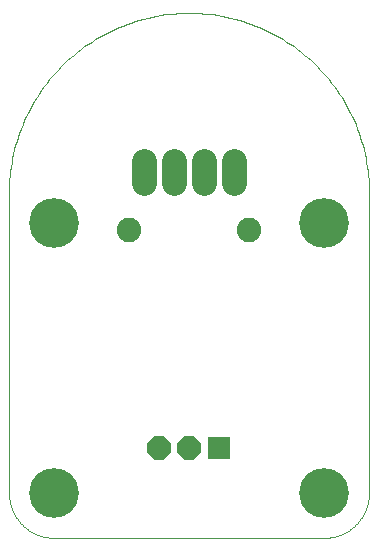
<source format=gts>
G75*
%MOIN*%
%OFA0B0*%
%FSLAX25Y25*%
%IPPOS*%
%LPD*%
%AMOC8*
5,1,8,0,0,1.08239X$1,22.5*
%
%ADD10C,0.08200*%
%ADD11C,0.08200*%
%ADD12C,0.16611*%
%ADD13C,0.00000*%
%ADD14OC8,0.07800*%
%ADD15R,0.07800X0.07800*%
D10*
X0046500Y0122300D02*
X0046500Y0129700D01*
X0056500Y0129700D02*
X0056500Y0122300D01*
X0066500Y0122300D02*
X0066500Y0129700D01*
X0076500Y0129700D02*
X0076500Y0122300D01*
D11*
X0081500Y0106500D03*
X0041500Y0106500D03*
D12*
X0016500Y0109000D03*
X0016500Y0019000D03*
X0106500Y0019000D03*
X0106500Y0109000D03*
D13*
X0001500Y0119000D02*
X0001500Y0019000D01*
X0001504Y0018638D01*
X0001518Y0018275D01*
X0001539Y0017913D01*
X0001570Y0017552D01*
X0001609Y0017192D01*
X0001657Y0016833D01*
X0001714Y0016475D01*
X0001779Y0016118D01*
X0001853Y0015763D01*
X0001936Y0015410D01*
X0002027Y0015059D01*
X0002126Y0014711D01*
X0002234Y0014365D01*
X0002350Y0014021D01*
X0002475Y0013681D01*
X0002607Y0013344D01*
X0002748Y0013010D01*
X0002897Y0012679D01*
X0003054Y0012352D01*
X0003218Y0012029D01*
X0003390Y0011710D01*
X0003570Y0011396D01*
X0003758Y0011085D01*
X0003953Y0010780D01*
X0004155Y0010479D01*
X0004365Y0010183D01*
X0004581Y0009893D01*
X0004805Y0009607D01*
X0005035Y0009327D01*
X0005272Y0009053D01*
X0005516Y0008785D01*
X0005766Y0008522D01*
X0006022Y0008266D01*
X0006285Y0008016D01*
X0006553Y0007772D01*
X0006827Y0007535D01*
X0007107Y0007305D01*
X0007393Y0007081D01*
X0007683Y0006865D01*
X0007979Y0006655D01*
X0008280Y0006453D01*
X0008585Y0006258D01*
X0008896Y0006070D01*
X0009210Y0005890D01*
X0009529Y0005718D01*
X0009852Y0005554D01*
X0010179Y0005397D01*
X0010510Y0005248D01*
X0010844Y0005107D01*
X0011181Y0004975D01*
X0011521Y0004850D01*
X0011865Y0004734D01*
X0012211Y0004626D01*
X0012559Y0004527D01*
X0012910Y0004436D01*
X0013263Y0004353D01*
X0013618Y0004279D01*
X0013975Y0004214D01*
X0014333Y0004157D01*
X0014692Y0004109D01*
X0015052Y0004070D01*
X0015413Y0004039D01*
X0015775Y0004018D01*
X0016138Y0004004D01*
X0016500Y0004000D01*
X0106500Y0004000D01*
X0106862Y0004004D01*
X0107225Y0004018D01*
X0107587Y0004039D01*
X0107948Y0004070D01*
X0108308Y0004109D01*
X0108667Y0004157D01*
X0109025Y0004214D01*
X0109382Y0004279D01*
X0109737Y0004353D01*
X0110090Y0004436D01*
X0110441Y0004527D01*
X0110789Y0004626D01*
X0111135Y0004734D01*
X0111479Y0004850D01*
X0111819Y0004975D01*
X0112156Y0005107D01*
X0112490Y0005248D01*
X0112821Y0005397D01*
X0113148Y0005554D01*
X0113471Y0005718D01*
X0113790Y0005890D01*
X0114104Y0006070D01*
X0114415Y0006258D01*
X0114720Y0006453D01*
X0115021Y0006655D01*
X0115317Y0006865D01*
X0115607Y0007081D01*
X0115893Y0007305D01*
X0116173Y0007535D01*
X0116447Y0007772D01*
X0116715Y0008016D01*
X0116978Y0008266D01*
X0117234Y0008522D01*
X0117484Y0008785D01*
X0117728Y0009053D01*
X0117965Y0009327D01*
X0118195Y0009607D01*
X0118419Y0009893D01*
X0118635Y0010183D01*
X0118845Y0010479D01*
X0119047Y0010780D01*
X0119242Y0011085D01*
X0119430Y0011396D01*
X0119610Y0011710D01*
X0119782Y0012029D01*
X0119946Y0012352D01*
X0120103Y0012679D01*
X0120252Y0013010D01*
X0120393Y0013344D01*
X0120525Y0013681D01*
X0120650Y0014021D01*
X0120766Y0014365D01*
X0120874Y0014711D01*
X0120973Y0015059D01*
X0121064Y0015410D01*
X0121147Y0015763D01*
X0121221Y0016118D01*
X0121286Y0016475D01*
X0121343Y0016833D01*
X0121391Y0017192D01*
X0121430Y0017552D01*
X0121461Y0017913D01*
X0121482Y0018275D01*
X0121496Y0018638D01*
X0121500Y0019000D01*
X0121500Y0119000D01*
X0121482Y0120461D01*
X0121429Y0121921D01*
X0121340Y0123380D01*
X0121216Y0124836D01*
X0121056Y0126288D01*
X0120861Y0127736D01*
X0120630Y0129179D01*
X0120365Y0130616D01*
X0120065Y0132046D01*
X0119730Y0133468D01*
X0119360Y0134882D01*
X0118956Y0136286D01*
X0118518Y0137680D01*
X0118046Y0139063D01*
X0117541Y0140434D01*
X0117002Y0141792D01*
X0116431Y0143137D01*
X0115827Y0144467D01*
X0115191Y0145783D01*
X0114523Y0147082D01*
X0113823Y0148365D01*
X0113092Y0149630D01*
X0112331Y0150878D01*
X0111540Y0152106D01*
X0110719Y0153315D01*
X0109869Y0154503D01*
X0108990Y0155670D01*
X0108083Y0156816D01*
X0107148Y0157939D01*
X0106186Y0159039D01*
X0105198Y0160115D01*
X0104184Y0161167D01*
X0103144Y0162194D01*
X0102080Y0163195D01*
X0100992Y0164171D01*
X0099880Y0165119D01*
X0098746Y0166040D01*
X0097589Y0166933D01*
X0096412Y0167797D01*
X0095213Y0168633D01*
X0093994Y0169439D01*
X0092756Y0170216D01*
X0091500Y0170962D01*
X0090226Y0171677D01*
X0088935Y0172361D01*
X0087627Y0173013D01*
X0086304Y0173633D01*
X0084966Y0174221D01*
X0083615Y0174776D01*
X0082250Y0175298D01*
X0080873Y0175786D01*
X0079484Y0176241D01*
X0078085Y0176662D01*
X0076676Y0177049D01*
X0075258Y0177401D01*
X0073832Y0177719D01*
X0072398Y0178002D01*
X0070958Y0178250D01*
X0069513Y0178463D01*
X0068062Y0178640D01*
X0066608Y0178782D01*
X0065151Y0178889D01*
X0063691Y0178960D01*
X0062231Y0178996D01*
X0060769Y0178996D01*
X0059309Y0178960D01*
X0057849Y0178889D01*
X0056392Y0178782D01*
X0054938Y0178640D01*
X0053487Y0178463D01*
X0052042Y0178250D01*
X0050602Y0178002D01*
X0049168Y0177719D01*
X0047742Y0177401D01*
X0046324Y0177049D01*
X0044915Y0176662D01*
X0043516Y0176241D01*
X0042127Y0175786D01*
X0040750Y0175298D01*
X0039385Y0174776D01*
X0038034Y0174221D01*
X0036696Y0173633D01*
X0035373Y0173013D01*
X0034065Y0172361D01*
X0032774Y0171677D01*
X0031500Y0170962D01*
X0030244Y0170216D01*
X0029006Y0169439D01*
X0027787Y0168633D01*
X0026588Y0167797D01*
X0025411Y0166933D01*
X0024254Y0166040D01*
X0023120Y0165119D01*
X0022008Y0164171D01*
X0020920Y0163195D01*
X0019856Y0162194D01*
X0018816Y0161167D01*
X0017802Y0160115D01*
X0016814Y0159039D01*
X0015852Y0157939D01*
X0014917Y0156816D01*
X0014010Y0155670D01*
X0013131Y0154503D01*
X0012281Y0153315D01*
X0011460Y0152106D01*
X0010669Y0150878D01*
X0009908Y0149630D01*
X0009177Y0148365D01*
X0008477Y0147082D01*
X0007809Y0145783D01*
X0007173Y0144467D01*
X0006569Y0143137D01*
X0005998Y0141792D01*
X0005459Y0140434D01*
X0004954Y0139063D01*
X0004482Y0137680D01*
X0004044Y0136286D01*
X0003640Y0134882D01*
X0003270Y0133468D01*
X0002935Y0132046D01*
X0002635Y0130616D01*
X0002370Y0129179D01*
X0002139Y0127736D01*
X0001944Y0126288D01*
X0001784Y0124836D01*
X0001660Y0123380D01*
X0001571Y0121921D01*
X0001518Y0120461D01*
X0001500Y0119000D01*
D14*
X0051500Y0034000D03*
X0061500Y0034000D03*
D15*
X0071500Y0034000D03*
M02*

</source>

○ ○ ○ ○

- What you are asked to do
Within the data above, the lines from the one with "X0080873Y0175786D01*" to the one with "X0018816Y0161167D01*" must be repeated exactly; no other line belongs in the answer.

- Task response
X0080873Y0175786D01*
X0079484Y0176241D01*
X0078085Y0176662D01*
X0076676Y0177049D01*
X0075258Y0177401D01*
X0073832Y0177719D01*
X0072398Y0178002D01*
X0070958Y0178250D01*
X0069513Y0178463D01*
X0068062Y0178640D01*
X0066608Y0178782D01*
X0065151Y0178889D01*
X0063691Y0178960D01*
X0062231Y0178996D01*
X0060769Y0178996D01*
X0059309Y0178960D01*
X0057849Y0178889D01*
X0056392Y0178782D01*
X0054938Y0178640D01*
X0053487Y0178463D01*
X0052042Y0178250D01*
X0050602Y0178002D01*
X0049168Y0177719D01*
X0047742Y0177401D01*
X0046324Y0177049D01*
X0044915Y0176662D01*
X0043516Y0176241D01*
X0042127Y0175786D01*
X0040750Y0175298D01*
X0039385Y0174776D01*
X0038034Y0174221D01*
X0036696Y0173633D01*
X0035373Y0173013D01*
X0034065Y0172361D01*
X0032774Y0171677D01*
X0031500Y0170962D01*
X0030244Y0170216D01*
X0029006Y0169439D01*
X0027787Y0168633D01*
X0026588Y0167797D01*
X0025411Y0166933D01*
X0024254Y0166040D01*
X0023120Y0165119D01*
X0022008Y0164171D01*
X0020920Y0163195D01*
X0019856Y0162194D01*
X0018816Y0161167D01*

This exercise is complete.